C:\Program Files (x86)\Microsoft Visual Studio\2017\Professional\VC\Tools\MSVC\14.10.25017\lib\x86

目錄下

2.將

glew-2.0.0-win32\glew-2.0.0\lib\Release\x64\glew32.lib

glew-2.0.0-win32\glew-2.0.0\lib\Release\x64\glew32s.lib

複製到

C:\Program Files (x86)\Microsoft Visual Studio\2017\Professional\VC\Tools\MSVC\14.10.25017\lib\x64

目錄下

1.5.2.3. glew.h和wglew.h

include/GL/glew.h    to    {VC Root}/Include/GL

include/GL/wglew.h    to    {VC Root}/Include/GL

將

glew-2.0.0-win32\glew-2.0.0\include\GL

複製到

C:\Program Files (x86)\Microsoft Visual Studio\2017\Professional\VC\Tools\MSVC\14.10.25017\include\GL

目錄下

1.6. GLFW

GLFW is a free, Open Source, multi-platform library for OpenGL, OpenGL ES and Vulkan application development.
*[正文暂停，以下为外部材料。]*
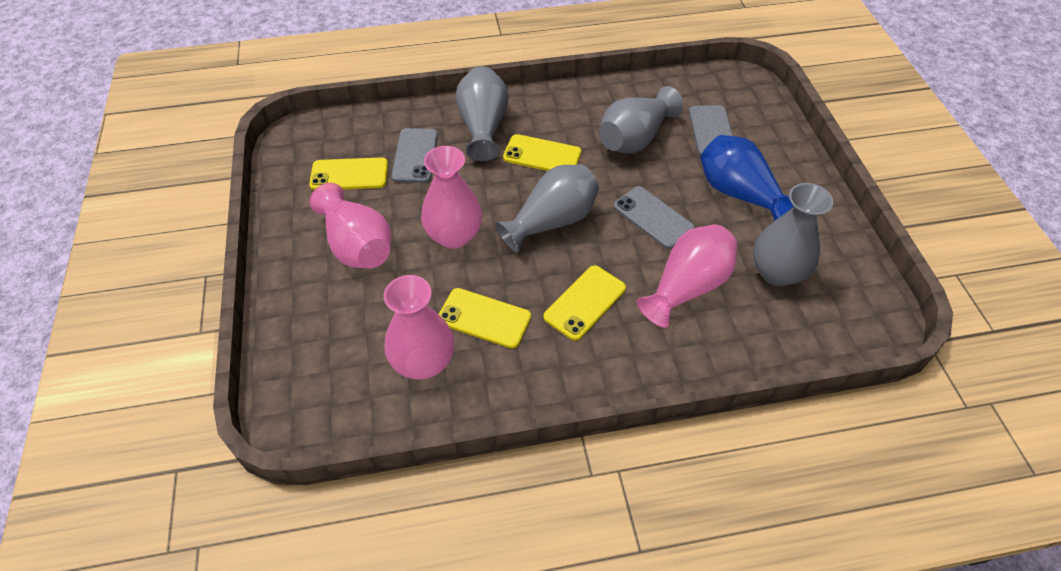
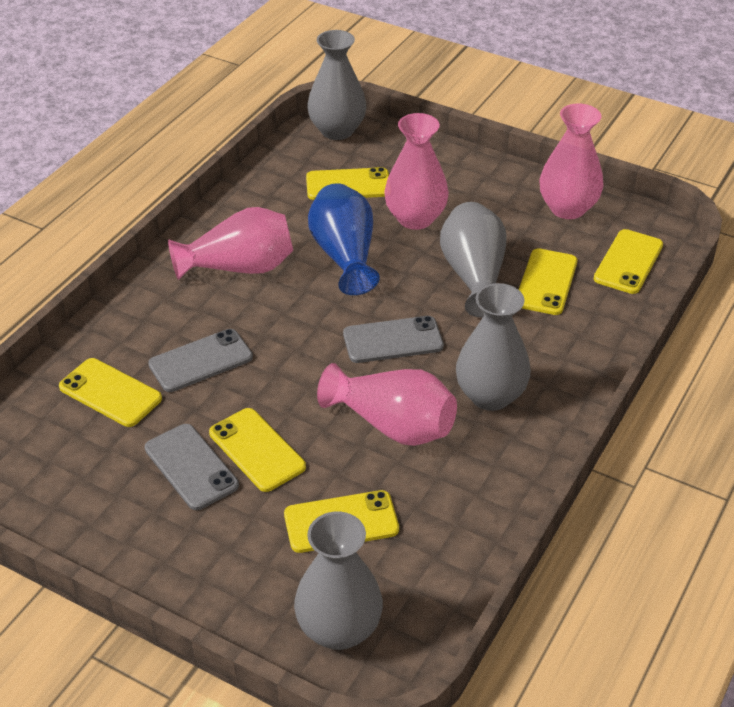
yellow phone: 4 -> 6

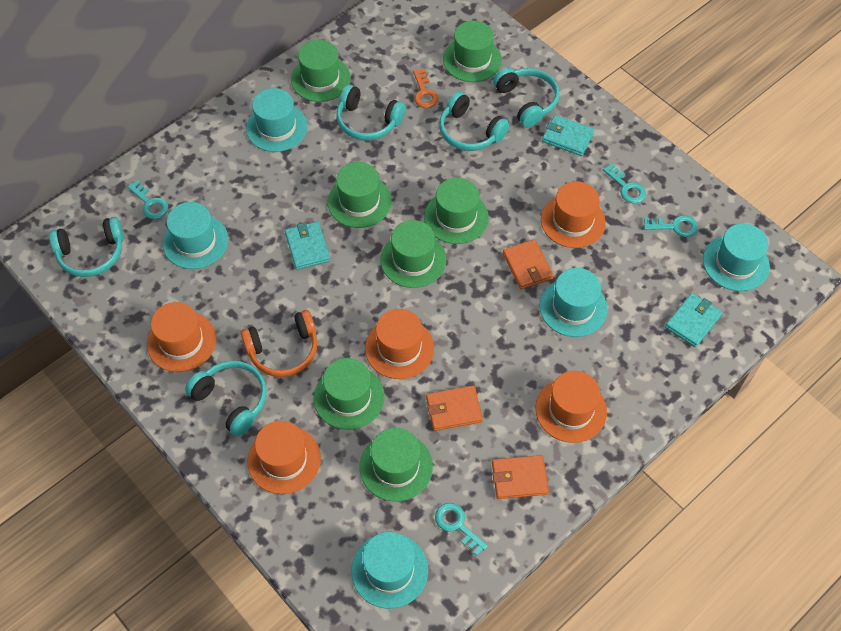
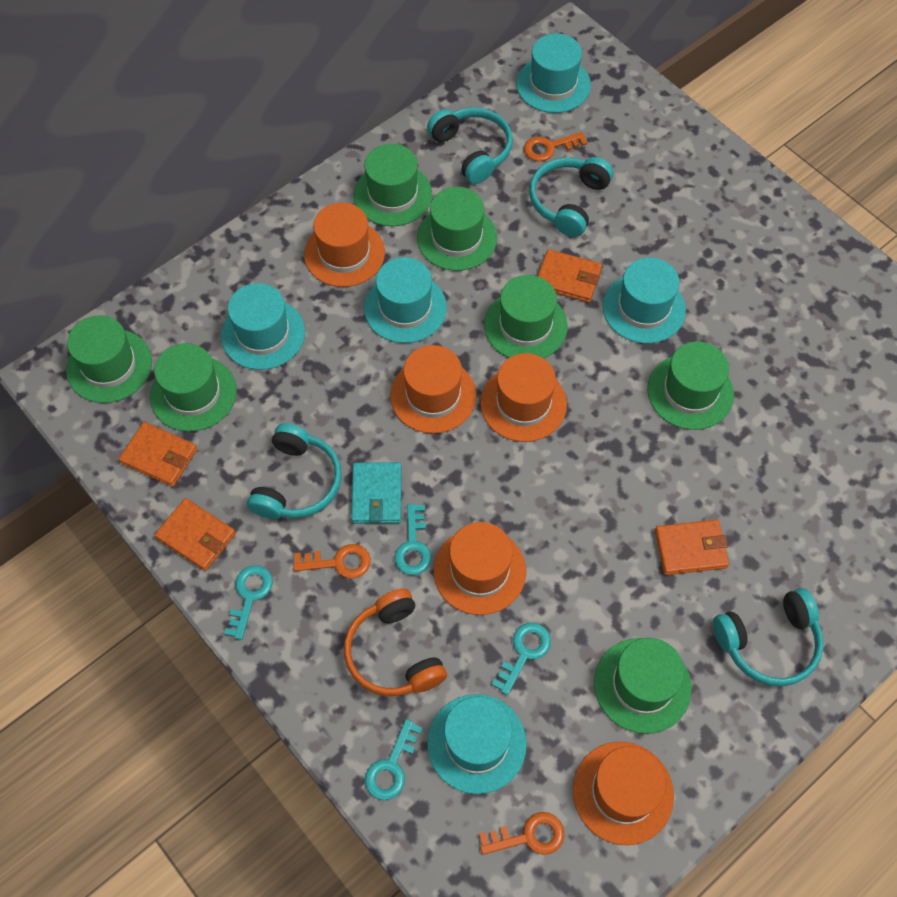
orange key: 1 -> 3
orange wallet: 3 -> 4
turquoise headphones: 5 -> 4
turquoise wallet: 3 -> 1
It provides a simple, platform-independent API for creating windows, contexts and surfaces, reading input, handling events, etc.

1.6.1. 下載

http://www.glfw.org/

1.6.2. 配置

1.6.2.1. glfw3.dll

bin/glfw3.dll

to

%SystemRoot%/system32

1．

將

glfw-3.2.1.bin.WIN32\lib-vc2015\glfw3.dll

複製到

C:\Windows\System32

目錄下

2.

將

glfw-3.2.1.bin.WIN64\lib-vc2015\glfw3.dll

複製到

C:\Windows\SysWOW64

目錄下

1.6.2.2. glfw3.lib

1.將

glfw-3.2.1.bin.WIN32\lib-vc2015\glfw3.lib

glfw-3.2.1.bin.WIN32\lib-vc2015\glfw3dll.lib

複製到

C:\Program Files (x86)\Microsoft Visual Studio\2017\Professional\VC\Tools\MSVC\14.10.25017\lib\x86

目錄下

2.將

glfw-3.2.1.bin.WIN64\lib-vc2015\glfw3.lib

glfw-3.2.1.bin.WIN64\lib-vc2015\glfw3dll.lib

複製到

C:\Program Files (x86)\Microsoft Visual Studio\2017\Professional\VC\Tools\MSVC\14.10.25017\lib\x64

目錄下

1.6.2.3. glfw3.h

D:\glfw-3.2.1\include

將

glfw-3.2.1.bin.WIN64\include\GLFW

複製到

C:\Program Files (x86)\Microsoft Visual Studio\2017\Professional\VC\Tools\MSVC\14.10.25017\include\GLFW

目錄下

1.7. GLM

OpenGL Mathematics (GLM) is a header only C++ mathematics library for graphics software based on the OpenGL Shading Language (GLSL) specifications.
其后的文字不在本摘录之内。